## INSTRUCTIONS TO FOLLOW
Only one stretch of the records below is wanted: the lines from the one holding "5: (718, 431)" through the one holding "37: (499, 410)". Return it exactly, both ends included.

Collected data entries:
^^^^^^^^
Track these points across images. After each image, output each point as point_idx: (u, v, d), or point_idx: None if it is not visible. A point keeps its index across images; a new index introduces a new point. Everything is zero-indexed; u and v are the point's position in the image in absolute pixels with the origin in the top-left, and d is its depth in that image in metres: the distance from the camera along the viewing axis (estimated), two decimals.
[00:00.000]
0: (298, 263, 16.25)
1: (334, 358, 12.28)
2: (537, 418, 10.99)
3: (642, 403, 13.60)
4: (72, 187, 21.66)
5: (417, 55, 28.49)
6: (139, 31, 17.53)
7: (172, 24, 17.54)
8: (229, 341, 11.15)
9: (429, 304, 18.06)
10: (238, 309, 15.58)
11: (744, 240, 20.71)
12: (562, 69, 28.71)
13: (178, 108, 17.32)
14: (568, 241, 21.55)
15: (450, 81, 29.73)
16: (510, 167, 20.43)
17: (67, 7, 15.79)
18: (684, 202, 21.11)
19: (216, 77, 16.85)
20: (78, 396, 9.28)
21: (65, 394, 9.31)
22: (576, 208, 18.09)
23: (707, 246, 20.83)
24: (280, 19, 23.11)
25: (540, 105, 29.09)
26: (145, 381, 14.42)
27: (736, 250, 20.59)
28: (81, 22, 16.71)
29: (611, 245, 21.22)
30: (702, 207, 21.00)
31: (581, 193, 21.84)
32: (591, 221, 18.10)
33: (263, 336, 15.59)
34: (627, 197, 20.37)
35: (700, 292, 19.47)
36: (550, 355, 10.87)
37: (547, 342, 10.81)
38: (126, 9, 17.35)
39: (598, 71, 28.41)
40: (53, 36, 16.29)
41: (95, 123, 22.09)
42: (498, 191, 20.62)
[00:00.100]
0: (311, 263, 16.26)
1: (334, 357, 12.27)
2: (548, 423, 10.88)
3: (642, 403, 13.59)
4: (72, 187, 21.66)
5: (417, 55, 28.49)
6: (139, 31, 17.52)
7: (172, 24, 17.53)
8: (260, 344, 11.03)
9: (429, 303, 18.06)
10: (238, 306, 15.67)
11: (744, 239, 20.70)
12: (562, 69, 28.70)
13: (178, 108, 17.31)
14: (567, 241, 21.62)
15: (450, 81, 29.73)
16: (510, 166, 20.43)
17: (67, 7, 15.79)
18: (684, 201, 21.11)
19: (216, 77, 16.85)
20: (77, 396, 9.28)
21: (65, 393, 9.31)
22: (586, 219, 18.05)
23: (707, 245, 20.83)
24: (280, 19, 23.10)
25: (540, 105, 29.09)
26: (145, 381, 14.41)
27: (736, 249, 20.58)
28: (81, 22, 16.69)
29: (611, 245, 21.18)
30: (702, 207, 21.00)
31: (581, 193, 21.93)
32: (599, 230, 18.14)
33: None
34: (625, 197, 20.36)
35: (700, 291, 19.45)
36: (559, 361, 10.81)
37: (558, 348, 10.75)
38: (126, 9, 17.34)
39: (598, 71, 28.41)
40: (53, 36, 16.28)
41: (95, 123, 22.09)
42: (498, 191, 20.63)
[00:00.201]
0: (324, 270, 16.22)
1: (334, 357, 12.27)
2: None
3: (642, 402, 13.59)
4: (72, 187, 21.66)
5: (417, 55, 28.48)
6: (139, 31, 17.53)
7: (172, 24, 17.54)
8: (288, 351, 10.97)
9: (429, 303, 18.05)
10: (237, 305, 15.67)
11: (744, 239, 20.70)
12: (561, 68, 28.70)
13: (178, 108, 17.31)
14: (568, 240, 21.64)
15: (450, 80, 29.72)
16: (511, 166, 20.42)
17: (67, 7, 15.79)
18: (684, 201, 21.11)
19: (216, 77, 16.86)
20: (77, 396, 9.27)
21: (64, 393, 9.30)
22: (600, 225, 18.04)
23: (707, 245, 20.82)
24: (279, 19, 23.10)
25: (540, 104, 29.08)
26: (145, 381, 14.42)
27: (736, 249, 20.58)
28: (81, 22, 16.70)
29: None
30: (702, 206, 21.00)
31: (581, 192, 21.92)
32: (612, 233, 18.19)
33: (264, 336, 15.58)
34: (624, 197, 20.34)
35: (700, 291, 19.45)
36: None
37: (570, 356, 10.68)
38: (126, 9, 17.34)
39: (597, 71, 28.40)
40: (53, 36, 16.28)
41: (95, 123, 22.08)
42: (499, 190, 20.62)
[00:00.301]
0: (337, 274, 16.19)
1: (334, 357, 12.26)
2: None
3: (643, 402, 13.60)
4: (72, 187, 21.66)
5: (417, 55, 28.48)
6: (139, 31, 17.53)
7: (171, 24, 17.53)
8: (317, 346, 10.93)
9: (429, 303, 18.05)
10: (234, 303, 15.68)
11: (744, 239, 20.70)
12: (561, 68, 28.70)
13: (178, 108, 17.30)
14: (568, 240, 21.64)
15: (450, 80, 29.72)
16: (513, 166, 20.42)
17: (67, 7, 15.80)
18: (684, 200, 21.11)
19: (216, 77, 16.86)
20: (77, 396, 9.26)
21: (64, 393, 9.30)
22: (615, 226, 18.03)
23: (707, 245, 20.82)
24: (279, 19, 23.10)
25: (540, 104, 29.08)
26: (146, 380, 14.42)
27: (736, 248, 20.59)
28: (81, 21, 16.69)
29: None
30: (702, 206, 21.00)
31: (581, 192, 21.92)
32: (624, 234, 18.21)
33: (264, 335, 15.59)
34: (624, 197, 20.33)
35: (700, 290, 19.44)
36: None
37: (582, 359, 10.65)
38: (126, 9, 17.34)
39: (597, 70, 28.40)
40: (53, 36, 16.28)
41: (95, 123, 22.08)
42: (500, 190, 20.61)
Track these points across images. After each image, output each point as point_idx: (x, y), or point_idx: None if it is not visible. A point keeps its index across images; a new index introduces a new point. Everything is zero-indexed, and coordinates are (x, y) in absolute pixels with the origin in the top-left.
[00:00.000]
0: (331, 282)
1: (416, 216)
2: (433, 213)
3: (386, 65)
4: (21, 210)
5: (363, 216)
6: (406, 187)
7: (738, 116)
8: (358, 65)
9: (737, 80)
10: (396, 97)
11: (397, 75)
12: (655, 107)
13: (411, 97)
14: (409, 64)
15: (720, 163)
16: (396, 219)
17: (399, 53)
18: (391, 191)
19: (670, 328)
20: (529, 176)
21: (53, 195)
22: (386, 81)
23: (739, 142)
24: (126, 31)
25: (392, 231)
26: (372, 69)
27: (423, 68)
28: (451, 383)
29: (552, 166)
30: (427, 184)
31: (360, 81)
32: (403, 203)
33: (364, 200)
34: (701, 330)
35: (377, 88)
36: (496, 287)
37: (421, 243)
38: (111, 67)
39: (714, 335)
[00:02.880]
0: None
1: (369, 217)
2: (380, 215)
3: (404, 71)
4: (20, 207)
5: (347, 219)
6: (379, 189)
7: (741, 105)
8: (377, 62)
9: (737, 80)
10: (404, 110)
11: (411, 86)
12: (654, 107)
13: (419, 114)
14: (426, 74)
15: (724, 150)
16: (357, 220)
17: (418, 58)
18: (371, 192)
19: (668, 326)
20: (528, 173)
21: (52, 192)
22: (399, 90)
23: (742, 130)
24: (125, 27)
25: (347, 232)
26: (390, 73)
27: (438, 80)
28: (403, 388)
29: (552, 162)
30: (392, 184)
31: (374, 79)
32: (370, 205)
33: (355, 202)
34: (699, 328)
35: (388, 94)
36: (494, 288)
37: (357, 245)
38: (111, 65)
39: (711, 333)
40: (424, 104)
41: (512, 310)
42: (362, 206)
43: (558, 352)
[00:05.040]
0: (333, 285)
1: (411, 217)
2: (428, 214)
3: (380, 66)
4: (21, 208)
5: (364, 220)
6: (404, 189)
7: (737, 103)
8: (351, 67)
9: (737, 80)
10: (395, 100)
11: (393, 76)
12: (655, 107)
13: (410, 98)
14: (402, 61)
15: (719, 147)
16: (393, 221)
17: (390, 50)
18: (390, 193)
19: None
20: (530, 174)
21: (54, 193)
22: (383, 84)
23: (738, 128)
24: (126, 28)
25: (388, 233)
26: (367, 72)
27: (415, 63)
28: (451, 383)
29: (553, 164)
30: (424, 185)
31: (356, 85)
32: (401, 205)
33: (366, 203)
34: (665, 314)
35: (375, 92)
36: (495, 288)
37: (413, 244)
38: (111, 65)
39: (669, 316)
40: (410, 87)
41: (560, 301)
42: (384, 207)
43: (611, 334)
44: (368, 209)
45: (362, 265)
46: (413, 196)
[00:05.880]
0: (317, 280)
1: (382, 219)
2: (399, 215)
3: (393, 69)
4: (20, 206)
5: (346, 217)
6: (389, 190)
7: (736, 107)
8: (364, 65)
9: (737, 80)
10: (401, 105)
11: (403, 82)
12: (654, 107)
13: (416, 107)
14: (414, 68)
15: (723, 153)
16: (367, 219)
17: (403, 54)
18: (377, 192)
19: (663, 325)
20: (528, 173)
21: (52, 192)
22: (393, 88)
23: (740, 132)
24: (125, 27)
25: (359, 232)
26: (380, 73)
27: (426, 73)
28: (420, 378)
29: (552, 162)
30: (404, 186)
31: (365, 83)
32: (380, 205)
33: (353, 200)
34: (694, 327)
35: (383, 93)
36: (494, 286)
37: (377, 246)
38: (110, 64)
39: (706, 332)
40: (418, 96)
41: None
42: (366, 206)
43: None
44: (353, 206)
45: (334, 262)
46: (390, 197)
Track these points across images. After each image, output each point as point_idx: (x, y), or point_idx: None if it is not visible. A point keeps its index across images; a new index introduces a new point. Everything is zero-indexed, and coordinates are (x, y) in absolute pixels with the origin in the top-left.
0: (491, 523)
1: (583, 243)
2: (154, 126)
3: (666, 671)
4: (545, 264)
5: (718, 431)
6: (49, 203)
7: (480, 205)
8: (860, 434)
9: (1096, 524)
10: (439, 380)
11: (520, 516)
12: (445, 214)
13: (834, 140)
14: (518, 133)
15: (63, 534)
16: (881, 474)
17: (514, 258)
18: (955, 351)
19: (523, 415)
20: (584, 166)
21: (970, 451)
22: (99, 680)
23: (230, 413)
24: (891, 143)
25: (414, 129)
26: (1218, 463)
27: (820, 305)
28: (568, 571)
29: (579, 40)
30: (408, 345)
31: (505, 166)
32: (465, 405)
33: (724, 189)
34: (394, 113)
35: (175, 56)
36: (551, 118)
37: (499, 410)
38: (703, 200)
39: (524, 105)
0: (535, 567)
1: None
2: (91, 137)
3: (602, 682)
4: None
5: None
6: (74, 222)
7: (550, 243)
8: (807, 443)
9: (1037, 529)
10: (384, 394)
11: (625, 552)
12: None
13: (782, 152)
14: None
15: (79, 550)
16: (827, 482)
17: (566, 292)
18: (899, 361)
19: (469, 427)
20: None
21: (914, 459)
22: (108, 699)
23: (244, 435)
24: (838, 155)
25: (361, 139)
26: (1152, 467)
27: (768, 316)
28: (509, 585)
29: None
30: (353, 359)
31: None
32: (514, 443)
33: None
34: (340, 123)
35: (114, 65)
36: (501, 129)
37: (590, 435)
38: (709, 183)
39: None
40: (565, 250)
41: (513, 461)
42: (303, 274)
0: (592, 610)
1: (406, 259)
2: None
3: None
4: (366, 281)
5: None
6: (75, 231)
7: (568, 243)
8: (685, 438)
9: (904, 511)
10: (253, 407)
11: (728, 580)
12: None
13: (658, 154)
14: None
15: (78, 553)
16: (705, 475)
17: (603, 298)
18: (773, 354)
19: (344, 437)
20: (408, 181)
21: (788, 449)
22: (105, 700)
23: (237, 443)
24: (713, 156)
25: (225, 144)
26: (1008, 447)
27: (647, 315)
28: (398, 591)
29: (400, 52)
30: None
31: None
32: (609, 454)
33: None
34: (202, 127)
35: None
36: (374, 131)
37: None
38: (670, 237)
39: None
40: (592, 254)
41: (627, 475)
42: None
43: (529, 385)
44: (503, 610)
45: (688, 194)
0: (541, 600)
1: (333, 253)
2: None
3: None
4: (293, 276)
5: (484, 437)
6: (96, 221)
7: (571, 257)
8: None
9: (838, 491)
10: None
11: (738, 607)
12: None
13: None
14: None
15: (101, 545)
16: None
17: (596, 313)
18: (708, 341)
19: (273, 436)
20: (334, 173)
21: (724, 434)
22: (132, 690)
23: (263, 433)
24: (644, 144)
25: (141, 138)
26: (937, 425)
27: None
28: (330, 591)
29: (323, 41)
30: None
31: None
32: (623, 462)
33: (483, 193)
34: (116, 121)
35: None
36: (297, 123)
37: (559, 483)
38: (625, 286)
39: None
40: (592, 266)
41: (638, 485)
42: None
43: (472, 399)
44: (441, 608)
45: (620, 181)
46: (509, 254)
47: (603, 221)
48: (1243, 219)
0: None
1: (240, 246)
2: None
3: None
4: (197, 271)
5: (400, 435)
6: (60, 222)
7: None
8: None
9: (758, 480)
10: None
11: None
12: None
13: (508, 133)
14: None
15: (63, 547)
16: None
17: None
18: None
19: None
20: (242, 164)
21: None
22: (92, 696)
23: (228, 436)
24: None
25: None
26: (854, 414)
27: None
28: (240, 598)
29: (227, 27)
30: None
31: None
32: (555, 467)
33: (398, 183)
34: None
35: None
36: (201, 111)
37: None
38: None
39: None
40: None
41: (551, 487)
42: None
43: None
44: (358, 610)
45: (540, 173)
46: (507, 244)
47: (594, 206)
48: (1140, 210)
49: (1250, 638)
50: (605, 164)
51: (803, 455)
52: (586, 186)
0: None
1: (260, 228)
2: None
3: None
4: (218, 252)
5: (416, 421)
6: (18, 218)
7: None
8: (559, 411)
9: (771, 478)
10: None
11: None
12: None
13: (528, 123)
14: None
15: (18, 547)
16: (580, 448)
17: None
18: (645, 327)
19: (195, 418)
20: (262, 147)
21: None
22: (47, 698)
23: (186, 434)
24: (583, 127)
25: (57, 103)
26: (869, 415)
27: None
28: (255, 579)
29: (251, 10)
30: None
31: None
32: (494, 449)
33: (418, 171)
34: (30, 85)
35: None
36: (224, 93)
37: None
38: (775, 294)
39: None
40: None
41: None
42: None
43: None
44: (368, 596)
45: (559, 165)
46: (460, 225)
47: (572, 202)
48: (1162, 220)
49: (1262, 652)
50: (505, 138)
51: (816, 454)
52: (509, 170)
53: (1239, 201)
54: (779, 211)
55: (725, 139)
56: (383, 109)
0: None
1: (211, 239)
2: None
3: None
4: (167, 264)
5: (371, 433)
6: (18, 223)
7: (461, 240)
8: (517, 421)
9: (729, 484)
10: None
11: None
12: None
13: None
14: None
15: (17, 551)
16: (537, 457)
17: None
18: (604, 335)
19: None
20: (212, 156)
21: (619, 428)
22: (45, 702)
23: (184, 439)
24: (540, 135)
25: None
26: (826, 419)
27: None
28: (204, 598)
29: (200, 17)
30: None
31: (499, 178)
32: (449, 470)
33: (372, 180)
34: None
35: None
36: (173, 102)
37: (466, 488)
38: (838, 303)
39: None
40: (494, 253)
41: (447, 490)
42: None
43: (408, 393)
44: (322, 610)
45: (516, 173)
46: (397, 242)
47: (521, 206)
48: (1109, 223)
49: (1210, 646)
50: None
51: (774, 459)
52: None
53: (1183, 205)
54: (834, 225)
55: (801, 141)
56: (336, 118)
^^^^^^^^
## REPLY
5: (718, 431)
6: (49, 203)
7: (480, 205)
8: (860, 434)
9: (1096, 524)
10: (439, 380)
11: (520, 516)
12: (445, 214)
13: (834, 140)
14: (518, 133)
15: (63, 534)
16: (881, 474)
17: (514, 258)
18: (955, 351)
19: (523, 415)
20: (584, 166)
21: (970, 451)
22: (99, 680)
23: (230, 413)
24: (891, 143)
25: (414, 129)
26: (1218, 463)
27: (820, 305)
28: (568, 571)
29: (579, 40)
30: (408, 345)
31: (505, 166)
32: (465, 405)
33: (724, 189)
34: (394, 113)
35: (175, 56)
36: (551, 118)
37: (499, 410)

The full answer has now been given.